Vitamin D therapy improves sexual function in women
A recent study has shown the efficacy of vitamin D therapy in improving sexual function in women with sexual dysfunction and vitamin D deficiency. Moreover, an improvement in depression symptoms does not appear to facilitate this effect.
Women aged 18–45 years with sexual dysfunction, defined as a Female Sexual Functioning Index (FSFI) score <26.55, and serum 25[OH]D <30 ng/ml were recruited in this randomized, double-blind, placebo-controlled trial that examined the effect of vitamin D therapy on sexual function.
Participants received either an intramuscular injection of 300,000 IU cholecalciferol or a placebo at baseline and then after 4 weeks.
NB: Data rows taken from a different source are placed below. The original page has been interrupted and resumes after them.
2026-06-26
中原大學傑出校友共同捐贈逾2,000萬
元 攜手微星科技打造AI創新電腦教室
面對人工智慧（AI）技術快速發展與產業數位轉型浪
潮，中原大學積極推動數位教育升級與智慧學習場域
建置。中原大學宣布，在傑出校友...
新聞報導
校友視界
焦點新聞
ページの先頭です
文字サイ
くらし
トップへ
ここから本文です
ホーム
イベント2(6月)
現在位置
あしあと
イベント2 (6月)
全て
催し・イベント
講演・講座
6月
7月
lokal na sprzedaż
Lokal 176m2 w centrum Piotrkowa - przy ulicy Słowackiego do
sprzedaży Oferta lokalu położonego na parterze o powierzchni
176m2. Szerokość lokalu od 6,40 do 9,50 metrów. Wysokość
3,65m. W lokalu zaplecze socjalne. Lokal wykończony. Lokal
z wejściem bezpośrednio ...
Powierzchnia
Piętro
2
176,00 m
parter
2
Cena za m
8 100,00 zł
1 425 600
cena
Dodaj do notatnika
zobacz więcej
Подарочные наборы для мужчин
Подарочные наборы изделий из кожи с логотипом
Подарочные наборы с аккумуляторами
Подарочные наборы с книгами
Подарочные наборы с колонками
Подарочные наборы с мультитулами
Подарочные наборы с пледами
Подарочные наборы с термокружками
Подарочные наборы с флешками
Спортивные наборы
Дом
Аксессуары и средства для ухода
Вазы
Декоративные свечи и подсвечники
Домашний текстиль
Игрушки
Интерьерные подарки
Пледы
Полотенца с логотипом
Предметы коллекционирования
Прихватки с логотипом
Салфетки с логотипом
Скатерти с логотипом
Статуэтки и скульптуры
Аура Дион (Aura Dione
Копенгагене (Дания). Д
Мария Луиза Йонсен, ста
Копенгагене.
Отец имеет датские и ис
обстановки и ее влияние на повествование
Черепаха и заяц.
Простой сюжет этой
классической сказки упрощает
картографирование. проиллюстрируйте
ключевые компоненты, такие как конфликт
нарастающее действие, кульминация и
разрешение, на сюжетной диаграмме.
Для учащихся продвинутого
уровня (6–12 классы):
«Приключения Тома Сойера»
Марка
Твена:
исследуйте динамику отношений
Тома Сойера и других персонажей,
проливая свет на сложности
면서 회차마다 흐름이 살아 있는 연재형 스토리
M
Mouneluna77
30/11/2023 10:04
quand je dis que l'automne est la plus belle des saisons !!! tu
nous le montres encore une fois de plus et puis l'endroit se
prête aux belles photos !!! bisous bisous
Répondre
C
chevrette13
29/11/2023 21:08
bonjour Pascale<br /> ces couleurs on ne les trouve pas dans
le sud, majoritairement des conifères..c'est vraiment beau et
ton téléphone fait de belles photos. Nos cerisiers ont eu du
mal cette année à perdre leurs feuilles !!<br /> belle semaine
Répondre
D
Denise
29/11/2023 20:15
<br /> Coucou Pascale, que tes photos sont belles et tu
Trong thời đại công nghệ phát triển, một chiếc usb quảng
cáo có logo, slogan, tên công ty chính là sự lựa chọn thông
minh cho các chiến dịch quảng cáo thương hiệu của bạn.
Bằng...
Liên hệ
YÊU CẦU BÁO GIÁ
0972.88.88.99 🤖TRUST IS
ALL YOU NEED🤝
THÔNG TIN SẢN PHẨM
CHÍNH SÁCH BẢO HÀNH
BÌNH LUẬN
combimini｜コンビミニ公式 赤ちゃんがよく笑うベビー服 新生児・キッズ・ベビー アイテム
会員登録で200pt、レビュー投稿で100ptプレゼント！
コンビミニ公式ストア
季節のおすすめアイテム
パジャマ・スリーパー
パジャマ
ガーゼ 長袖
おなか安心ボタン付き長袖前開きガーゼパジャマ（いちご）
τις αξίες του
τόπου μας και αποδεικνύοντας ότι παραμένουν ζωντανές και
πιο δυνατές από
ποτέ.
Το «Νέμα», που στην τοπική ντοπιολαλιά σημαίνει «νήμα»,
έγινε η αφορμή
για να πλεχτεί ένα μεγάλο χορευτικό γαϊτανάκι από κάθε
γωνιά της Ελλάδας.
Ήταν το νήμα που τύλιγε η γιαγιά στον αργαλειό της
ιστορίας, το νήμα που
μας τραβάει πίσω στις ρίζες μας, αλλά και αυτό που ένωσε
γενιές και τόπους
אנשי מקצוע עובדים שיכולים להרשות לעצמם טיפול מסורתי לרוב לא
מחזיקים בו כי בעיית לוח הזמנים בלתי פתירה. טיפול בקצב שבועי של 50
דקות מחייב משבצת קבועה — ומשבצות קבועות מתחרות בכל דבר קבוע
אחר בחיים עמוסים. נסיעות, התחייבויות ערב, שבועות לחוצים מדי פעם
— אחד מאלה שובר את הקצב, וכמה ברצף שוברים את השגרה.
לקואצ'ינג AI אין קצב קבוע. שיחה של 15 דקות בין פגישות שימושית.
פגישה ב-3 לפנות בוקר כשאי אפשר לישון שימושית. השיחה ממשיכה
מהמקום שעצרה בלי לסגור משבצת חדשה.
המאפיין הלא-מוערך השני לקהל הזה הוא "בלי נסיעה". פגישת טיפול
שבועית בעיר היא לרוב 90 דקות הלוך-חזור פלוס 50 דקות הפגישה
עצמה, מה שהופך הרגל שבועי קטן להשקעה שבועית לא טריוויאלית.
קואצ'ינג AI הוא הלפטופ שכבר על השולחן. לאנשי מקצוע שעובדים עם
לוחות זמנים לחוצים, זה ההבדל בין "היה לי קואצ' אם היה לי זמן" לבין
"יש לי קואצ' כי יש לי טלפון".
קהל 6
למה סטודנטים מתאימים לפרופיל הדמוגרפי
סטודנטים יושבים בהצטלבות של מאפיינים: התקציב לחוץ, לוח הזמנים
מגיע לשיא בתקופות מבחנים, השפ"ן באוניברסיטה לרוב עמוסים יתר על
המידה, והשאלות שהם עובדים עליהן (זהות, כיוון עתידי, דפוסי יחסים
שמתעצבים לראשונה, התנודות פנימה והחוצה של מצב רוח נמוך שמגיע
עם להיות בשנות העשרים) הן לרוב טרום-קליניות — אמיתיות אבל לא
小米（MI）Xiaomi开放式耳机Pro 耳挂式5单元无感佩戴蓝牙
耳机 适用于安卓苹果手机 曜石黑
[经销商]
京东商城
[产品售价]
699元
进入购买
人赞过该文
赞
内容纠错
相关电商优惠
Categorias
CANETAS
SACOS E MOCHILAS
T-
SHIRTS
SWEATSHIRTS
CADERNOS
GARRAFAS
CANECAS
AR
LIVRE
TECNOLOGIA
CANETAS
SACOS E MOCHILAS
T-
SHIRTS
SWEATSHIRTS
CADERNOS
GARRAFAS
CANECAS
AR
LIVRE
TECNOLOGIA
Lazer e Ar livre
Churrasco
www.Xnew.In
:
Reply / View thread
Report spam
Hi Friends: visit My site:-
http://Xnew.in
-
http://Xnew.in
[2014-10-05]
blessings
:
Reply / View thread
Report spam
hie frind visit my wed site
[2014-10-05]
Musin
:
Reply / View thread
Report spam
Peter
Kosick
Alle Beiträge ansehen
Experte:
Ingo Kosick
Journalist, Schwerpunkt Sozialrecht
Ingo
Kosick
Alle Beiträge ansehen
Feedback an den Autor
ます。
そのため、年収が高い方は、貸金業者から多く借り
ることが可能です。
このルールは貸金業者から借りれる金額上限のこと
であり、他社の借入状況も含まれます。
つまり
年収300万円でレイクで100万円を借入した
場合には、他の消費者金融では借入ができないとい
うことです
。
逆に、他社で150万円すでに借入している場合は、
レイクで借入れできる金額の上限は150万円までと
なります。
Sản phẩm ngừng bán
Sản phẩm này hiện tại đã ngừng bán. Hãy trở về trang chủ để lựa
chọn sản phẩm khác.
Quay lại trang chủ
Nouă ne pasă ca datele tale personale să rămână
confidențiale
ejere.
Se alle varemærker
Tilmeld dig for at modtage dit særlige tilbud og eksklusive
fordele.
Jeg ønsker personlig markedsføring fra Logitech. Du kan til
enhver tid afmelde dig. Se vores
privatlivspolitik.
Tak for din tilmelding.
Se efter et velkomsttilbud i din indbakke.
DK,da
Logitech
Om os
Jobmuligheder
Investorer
FSFI was used to assess sexual function at baseline and at 4 and 8 weeks. The authors measured the serum level of 25[OH]D and evaluated depression symptoms using the Beck Depression Inventory (BDI) at baseline and 8 weeks.
There were 38 women in each group who completed the study. Only those in the cholecalciferol group showed an increase in serum 25[OH]D levels by a mean of 14.4±3.2 ng/ml (p<0.001).
The intervention group also registered a higher FSFI score compared with the placebo group at week 4 (19.6 vs 16.3; p=0.002) and week 8 (25.0 vs 17.1; p<0.001). A significant reduction in BDI score was achieved by participants in the cholecalciferol group (mean, –21.0±12.3; p<0.001).
“The effect of treatment on sexual function was independent of its effect on depression symptoms,” the authors said.